Bruxelles, 05/04/2001 (Agence Europe) - La Commission européenne a décidé d'adresser, mercredi, deux avis motivés à l'Italie pour non conformité de sa réglementation avec la directive-cadre communautaire relative aux déchets. La première décision porte sur la législation nationale dispensant les entreprises et établissements qui valorisent les déchets de demander une autorisation d'exploitation. La deuxième décision concerne l'application incorrecte par certaines régions italiennes des dispositions communautaires relatives aux déchets alimentaires destinés à l'alimentation des animaux. L'Italie dispose de deux mois pour se conformer aux avis motivés, faute de quoi la Commission pourrait décider de saisir la Cour de justice.
La directive-cadre relative aux déchets (75/442/CEE), qui couvre une large gamme de déchets, subordonne l'exercice d'activités d'élimination et de valorisation à l'obtention d'une autorisation. Certaines exemptions à ce principe sont prévues, mais à certaines conditions. L'Italie n'a pas adopté de règles générales fixant les quantités de déchets au-dessous desquelles tel ou tel type d'activité peut être dispensé d'une autorisation. Or, le système d'exemption prévu par la directive ne peut pas être appliqué si cette condition n'est pas remplie au préalable.
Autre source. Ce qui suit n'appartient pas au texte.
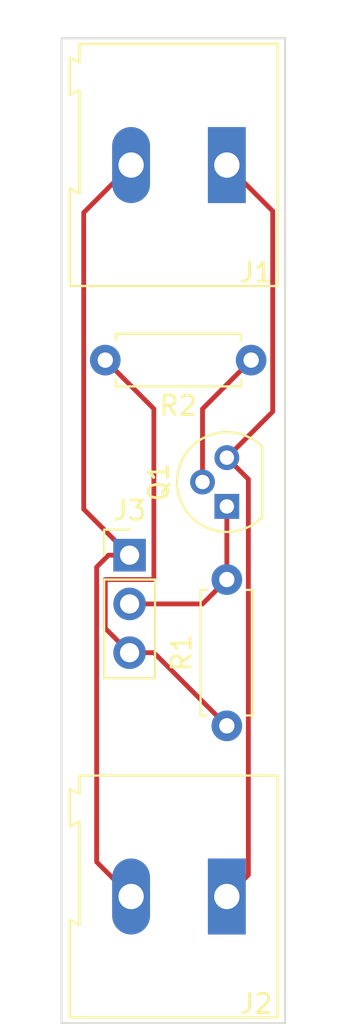
<source format=kicad_pcb>
(kicad_pcb (version 20211014) (generator pcbnew)

  (general
    (thickness 1.6)
  )

  (paper "A4")
  (layers
    (0 "F.Cu" signal)
    (31 "B.Cu" signal)
    (32 "B.Adhes" user "B.Adhesive")
    (33 "F.Adhes" user "F.Adhesive")
    (34 "B.Paste" user)
    (35 "F.Paste" user)
    (36 "B.SilkS" user "B.Silkscreen")
    (37 "F.SilkS" user "F.Silkscreen")
    (38 "B.Mask" user)
    (39 "F.Mask" user)
    (40 "Dwgs.User" user "User.Drawings")
    (41 "Cmts.User" user "User.Comments")
    (42 "Eco1.User" user "User.Eco1")
    (43 "Eco2.User" user "User.Eco2")
    (44 "Edge.Cuts" user)
    (45 "Margin" user)
    (46 "B.CrtYd" user "B.Courtyard")
    (47 "F.CrtYd" user "F.Courtyard")
    (48 "B.Fab" user)
    (49 "F.Fab" user)
    (50 "User.1" user)
    (51 "User.2" user)
    (52 "User.3" user)
    (53 "User.4" user)
    (54 "User.5" user)
    (55 "User.6" user)
    (56 "User.7" user)
    (57 "User.8" user)
    (58 "User.9" user)
  )

  (setup
    (pad_to_mask_clearance 0)
    (pcbplotparams
      (layerselection 0x00010fc_ffffffff)
      (disableapertmacros false)
      (usegerberextensions false)
      (usegerberattributes true)
      (usegerberadvancedattributes true)
      (creategerberjobfile true)
      (svguseinch false)
      (svgprecision 6)
      (excludeedgelayer true)
      (plotframeref false)
      (viasonmask false)
      (mode 1)
      (useauxorigin false)
      (hpglpennumber 1)
      (hpglpenspeed 20)
      (hpglpendiameter 15.000000)
      (dxfpolygonmode true)
      (dxfimperialunits true)
      (dxfusepcbnewfont true)
      (psnegative false)
      (psa4output false)
      (plotreference true)
      (plotvalue true)
      (plotinvisibletext false)
      (sketchpadsonfab false)
      (subtractmaskfromsilk false)
      (outputformat 1)
      (mirror false)
      (drillshape 1)
      (scaleselection 1)
      (outputdirectory "")
    )
  )

  (net 0 "")
  (net 1 "/LP")
  (net 2 "GND")
  (net 3 "VCC")
  (net 4 "/LP_TTL")
  (net 5 "Net-(Q1-Pad2)")

  (footprint "TerminalBlock:TerminalBlock_Altech_AK300-2_P5.00mm" (layer "F.Cu") (at 99.06 40.64 180))

  (footprint "Package_TO_SOT_THT:TO-92" (layer "F.Cu") (at 99.06 58.42 90))

  (footprint "TerminalBlock:TerminalBlock_Altech_AK300-2_P5.00mm" (layer "F.Cu") (at 99.06 78.74 180))

  (footprint "Resistor_THT:R_Axial_DIN0207_L6.3mm_D2.5mm_P7.62mm_Horizontal" (layer "F.Cu") (at 99.06 69.85 90))

  (footprint "Resistor_THT:R_Axial_DIN0207_L6.3mm_D2.5mm_P7.62mm_Horizontal" (layer "F.Cu") (at 100.33 50.8 180))

  (footprint "Connector_PinHeader_2.54mm:PinHeader_1x03_P2.54mm_Vertical" (layer "F.Cu") (at 93.98 60.96))

  (gr_line (start 90.424 34.036) (end 102.108 34.036) (layer "Edge.Cuts") (width 0.1) (tstamp 19b9118f-9963-408d-98ae-d8338e54c9f0))
  (gr_line (start 90.424 85.344) (end 90.424 34.036) (layer "Edge.Cuts") (width 0.1) (tstamp 39510b14-314f-4608-9242-2eb5c6d33786))
  (gr_line (start 102.108 34.036) (end 102.108 85.344) (layer "Edge.Cuts") (width 0.1) (tstamp d00a52eb-455d-4ed1-8561-2a123c033eb1))
  (gr_line (start 102.108 85.344) (end 90.424 85.344) (layer "Edge.Cuts") (width 0.1) (tstamp f9bea0bb-094c-478f-893b-a633897dc1b8))

  (segment (start 99.06 40.64) (end 101.454511 43.034511) (width 0.25) (layer "F.Cu") (net 1) (tstamp 11bc81f9-dd2d-46fd-a648-0c46661de489))
  (segment (start 100.184511 57.004511) (end 99.06 55.88) (width 0.25) (layer "F.Cu") (net 1) (tstamp 7b5b9a00-e212-49eb-84eb-87afff714582))
  (segment (start 99.06 78.74) (end 100.184511 77.615489) (width 0.25) (layer "F.Cu") (net 1) (tstamp 7c3c5582-7b55-498e-91d2-3e2906a372b6))
  (segment (start 101.454511 53.485489) (end 99.06 55.88) (width 0.25) (layer "F.Cu") (net 1) (tstamp 8def51bd-f2c3-4b70-bf3e-2c21d4eb759a))
  (segment (start 100.184511 77.615489) (end 100.184511 57.004511) (width 0.25) (layer "F.Cu") (net 1) (tstamp 91352235-1c3c-418f-9b52-f6976d42da2d))
  (segment (start 101.454511 43.034511) (end 101.454511 53.485489) (width 0.25) (layer "F.Cu") (net 1) (tstamp d3c499c7-b203-4395-8868-b6d445d01ede))
  (segment (start 92.26048 76.94048) (end 94.06 78.74) (width 0.25) (layer "F.Cu") (net 2) (tstamp 27c0c92b-a295-4915-81f6-84b78ec91de9))
  (segment (start 91.585489 43.114511) (end 91.585489 58.565489) (width 0.25) (layer "F.Cu") (net 2) (tstamp 2d8f35c5-be04-49d8-8e1b-6c5933cbad8c))
  (segment (start 93.98 60.96) (end 92.88 60.96) (width 0.25) (layer "F.Cu") (net 2) (tstamp 33902f77-8a71-4a1a-8f55-e51780517cda))
  (segment (start 92.88 60.96) (end 92.26048 61.57952) (width 0.25) (layer "F.Cu") (net 2) (tstamp 67a2520a-546c-4c94-846c-1fe9b3d5d939))
  (segment (start 91.585489 58.565489) (end 93.98 60.96) (width 0.25) (layer "F.Cu") (net 2) (tstamp c7ec002b-6582-4df7-b581-66cb4a1a9886))
  (segment (start 92.26048 61.57952) (end 92.26048 76.94048) (width 0.25) (layer "F.Cu") (net 2) (tstamp d2d70790-01c5-475b-8bef-b0bb1ee56f65))
  (segment (start 94.06 40.64) (end 91.585489 43.114511) (width 0.25) (layer "F.Cu") (net 2) (tstamp ed0ea35c-03b4-4f01-846a-e263b09aea3f))
  (segment (start 92.71 64.77) (end 93.98 66.04) (width 0.25) (layer "F.Cu") (net 3) (tstamp 028a00ba-a3c6-4aa8-8c5f-07b13489396e))
  (segment (start 95.25 62.23) (end 92.71 62.23) (width 0.25) (layer "F.Cu") (net 3) (tstamp 0b10ecd4-82a8-43f8-b9e0-b61c04048660))
  (segment (start 92.71 62.23) (end 92.71 64.77) (width 0.25) (layer "F.Cu") (net 3) (tstamp 1e605c23-5549-43ac-aeaa-114b3fe27ed1))
  (segment (start 93.98 66.04) (end 95.25 66.04) (width 0.25) (layer "F.Cu") (net 3) (tstamp 90785223-6d97-4390-8591-b39e1571cb90))
  (segment (start 95.25 66.04) (end 99.06 69.85) (width 0.25) (layer "F.Cu") (net 3) (tstamp e9c7bdfa-8d0b-4ab2-af1d-7aba289c82db))
  (segment (start 95.25 53.34) (end 95.25 62.23) (width 0.25) (layer "F.Cu") (net 3) (tstamp e9c8a1a0-b8ee-47a9-94b3-2ee829456805))
  (segment (start 92.71 50.8) (end 95.25 53.34) (width 0.25) (layer "F.Cu") (net 3) (tstamp ebf9946a-b124-43d5-be3c-7d67cb81276b))
  (segment (start 97.79 63.5) (end 99.06 62.23) (width 0.25) (layer "F.Cu") (net 4) (tstamp 2b29f054-44f5-40f7-97ae-f836ea845814))
  (segment (start 93.98 63.5) (end 97.79 63.5) (width 0.25) (layer "F.Cu") (net 4) (tstamp 5c3798c5-cced-42ea-81e7-3abad43f43c8))
  (segment (start 99.06 62.23) (end 99.06 58.42) (width 0.25) (layer "F.Cu") (net 4) (tstamp 79cca9d5-d2fb-410a-aeed-64f27cf1aabf))
  (segment (start 97.79 57.15) (end 97.79 53.34) (width 0.25) (layer "F.Cu") (net 5) (tstamp 64e07a85-daa2-4623-bb34-8b08296eab1d))
  (segment (start 97.79 53.34) (end 100.33 50.8) (width 0.25) (layer "F.Cu") (net 5) (tstamp b12d1da9-49af-4e9e-a057-750b9d34472b))

)

</source>
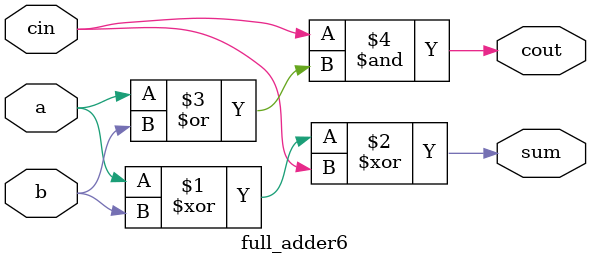
<source format=v>
module full_adder6(a,b,cin,sum,cout);
input a,b,cin;
output sum,cout;
assign sum = a^b^cin;
assign cout = 1'b0|cin&(a|b); 
// initial begin
//     $display("The incorrect adder with and0 and or2 having out/0 and in1/0");
// end   
endmodule
</source>
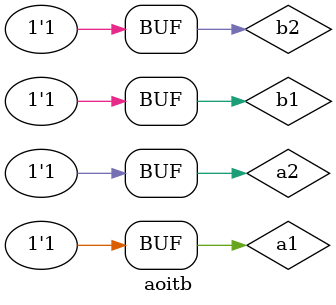
<source format=v>
module aoitb;
reg a1,a2,b1,b2;
wire o;
Aoi go(a1,a2,b1,b2,o);
initial begin
{a1,a2,b1,b2} =4'b0000;
#100 {a1,a2,b1,b2} =4'b0001;
#100 {a1,a2,b1,b2} =4'b0010;
#100 {a1,a2,b1,b2} =4'b0011;
#100 {a1,a2,b1,b2} =4'b0100;
#100 {a1,a2,b1,b2} =4'b0101;
#100 {a1,a2,b1,b2} =4'b0110;
#100 {a1,a2,b1,b2} =4'b0111;
#100 {a1,a2,b1,b2} =4'b1000;
#100 {a1,a2,b1,b2} =4'b1001;
#100 {a1,a2,b1,b2} =4'b1010;
#100 {a1,a2,b1,b2} =4'b1011;
#100 {a1,a2,b1,b2} =4'b1100;
#100 {a1,a2,b1,b2} =4'b1101;
#100 {a1,a2,b1,b2} =4'b1110;
#100 {a1,a2,b1,b2} =4'b1111;
end
endmodule
 
</source>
Par ailleurs, la position de plusieurs régions italiennes (Vénétie, Piémont, Marches, Sardaigne et Emilie-Romagne) concernant les déchets alimentaires provenant des industries alimentaires, des cantines et des restaurants ne satisfait pas la Commission. Lors de la mise en oeuvre de la législation italienne sur ces déchets, ces régions ont adopté des règles qui en restreignent le champ d'application: lorsque des déchets alimentaires destinés à être transformés en aliments pour animaux sont soumis à des règles d'hygiène, ils sont exclus du champ d'application de la législation sur les déchets. Les autorités italiennes prétendent que les règles d'hygiène sont suffisantes pour couvrir les déchets alimentaires, mais la Commission estime qu'elles n'incluent pas toutes les prescriptions en matière de gestion des déchets fixées par la directive, notamment les prescriptions concernant le stockage et la valorisation.